Ceravanne wrapped her hair back with a red rag, then pulled her hood forward low over her eyes. She got some soot from a corner, dusted it on her cheeks and under her eyes, making her look worn and wasted. Obviously, she was assuming a disguise.
“Won’t people recognize you as a Tharrin?” Gallen said.
“Most people alive today on this world have never seen a Tharrin,” Ceravanne said. “And so I tell them that I am a Domorian dancing girl. They look much like the Tharrin. But few people ever even question me about my race. I wear a young body, and children are often ignored, invisible.”
She pulled her hood up, affected a slumped posture, a slightly altered body language that somehow completed her disguise. Orick was amazed at the transformation.

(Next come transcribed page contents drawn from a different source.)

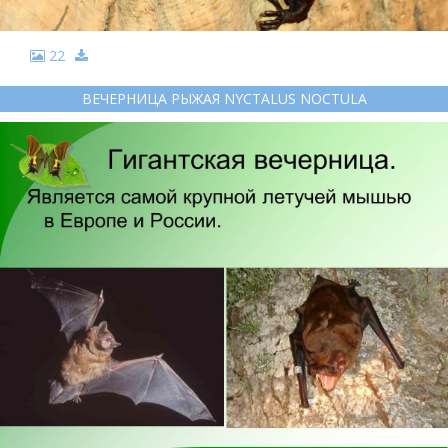
22
ВЕЧЕРНИЦА РЫЖАЯ NYCTALUS NOCTULA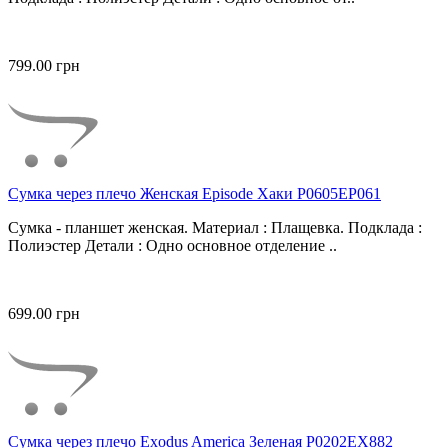
799.00 грн
Сумка через плечо Женская Episode Хаки P0605EP061
Сумка - планшет женская. Материал : Плащевка. Подклада :
Полиэстер Детали : Одно основное отделение ..
699.00 грн
Сумка через плечо Exodus America Зеленая P0202EX882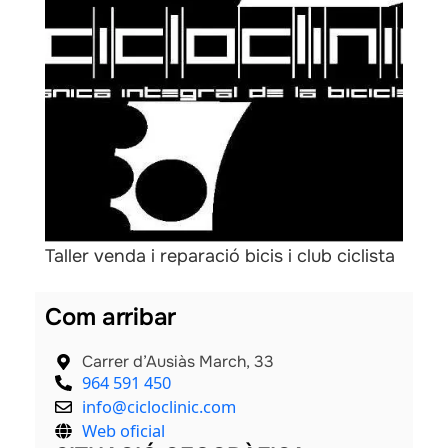
als
Taller venda i reparació bicis i club ciclista
Com arribar
Carrer d’Ausiàs March, 33
964 591 450
info@cicloclinic.com
Web oficial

Then they hurried out of the warehouse into the streets, and crept to the docks in a dawn fog so thick that they could not see a dozen paces ahead.
It felt good to be on the road again with Gallen and Maggie and a Tharrin, and Orick was somehow eager for action, so he was disappointed when they reached the docks without incident and were able to quickly purchase berths on the second ship they found heading toward Babel.
Because of the thick fog, they had to take the purser’s word as to the seaworthiness of the ship; he described it as a lofty five-masted clipper-a worthy ship whose wood held no worm, a ship that could outrun pirates.